Yes, to the point where I almost quit. It's quite a long story actually.
You see, there was this youtube review thread a year ago where the OP would review comics. Excepr that they refused to review some of them, they made a video about why they wouldn't review certain comics because in their opinion the writing was really bad or that the characters were really bland and superficial. To make a long story short I just assumed everything bad that was said applied to my comic without question. But it also badly hurt my self-esteem.
And then there were a few fanart contests this year I participated into and failed, they lowered my self-esteem for my art as well.
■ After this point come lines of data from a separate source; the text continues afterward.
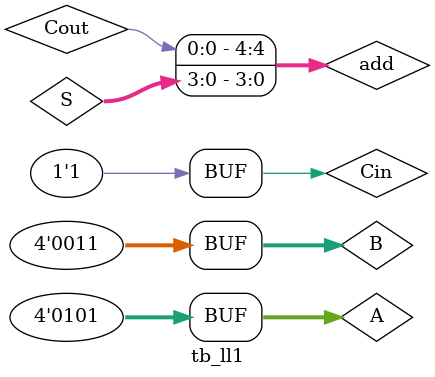
<source format=v>
module tb_ll1;
  reg [3:0]A, B; 
  reg Cin;
  wire [3:0] S;
  wire Cout;
  wire[4:0] add;
  
  ll1 cla(A, B, Cin, S, Cout);
  
  assign add = {Cout, S};
  initial begin
  $dumpfile("ll1.vcd");
  $dumpvars(1);
    $monitor("A = %b: B = %b, Cin = %b --> S = %b, Cout = %b, Addition = %0d", A, B, Cin, S, Cout, add);
    A = 1; B = 0; Cin = 0; #3;
    A = 2; B = 4; Cin = 1; #3;
    A = 4'hb; B = 4'h6; Cin = 0; #3;
    A = 5; B = 3; Cin = 1;
  end
endmodule
</source>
I'm still very insecure about it and I avoid critique/review threads like the plague even though I probably should do so. I don't know if I'll ever get over it.
Well first off I'm so sorry to hear that I've been there too w/ sub lost and lack of engagement and it definitely made me feel awful about my own work. Most of my readers don't even comment when I post now XD and don't even get me started on that dreaded post wall
mine is completely just me either posting announcements that look like I'm just talking to myself or screaming out into the void lol. However in most of those circumstances readers will leave for many reasons and even though we'll never know why (unless we hunt them down for feedback lol) all we can do is keep moving forward with our work. When we can't we just take a step back, take a break and come back when we're ready
For me I knew there was something I wanted to change with my comic. Looking at other comics and figuring out how to present the colours in my work with more unison gave me a bit of confidence so it eventually became something I wanted to work on. Pulled it off months later and despite the lack of engagement, I have an art style I'm happier with but ughhhh the insecurities have never been higher XD..now I just gotta work on not listening to that little voice in my head and just keep heading forward >///<
Simply put, if you look at your old art and think that it's bad, it's because you've learned since then. You've gained new perspectives and valuable skills and you've improved. That's a good thing. If you have never once looked at your art and thought that there was room for improvement, (this'll sound blunt but it's just the realities of art) you're lying to yourself and you probably having Dunning-Kruger.
If it makes you feel better, then redraw it. It's what I'm doing. Just don't get stuck in an endless loop. Know that you're constantly improving so you'll always have art that's not up to your current standards and that's okay. Again, it just means you're developing a better eye as an artist and that's gonna help you achieve your aspirations.
Right?! The whole "I know there are mistakes" and resisting the urge to just stop working on new pages to do the old ones just drives me crazy and I'm a perfectionist lmao. @Cervie Maybe I should just drop and knit too XD Doing other things besides my comic does always make me feel less crazy. I'm just glad I'm not the only one feeling this way
I re-did the first 5 pages of my comic just so new comers can see I'm trying to make some changes and that this is my new art style...all in hopes they would give my work a chance XD
Yep, I've been super insecure to the point I couldn't create anything even though I wanted to, because I thought my skills weren't good enough.
For me the tricky thing is, how can you look at your art critically in order to improve, without getting negative and not wanting to create?
I think it's good to see the flaws and learn from your "mistakes", but still be proud of what you created. And not only look at the flaws, but try to find the strengths in your art as well, so you can keep repeating what works. A little bit of insecurity is good in order to improve.
Btw, I love when you can compare the first and last pages of a comic and see the improvements! Maybe it's good to redo old pages to gain new readers, but I often find the first pages super charming.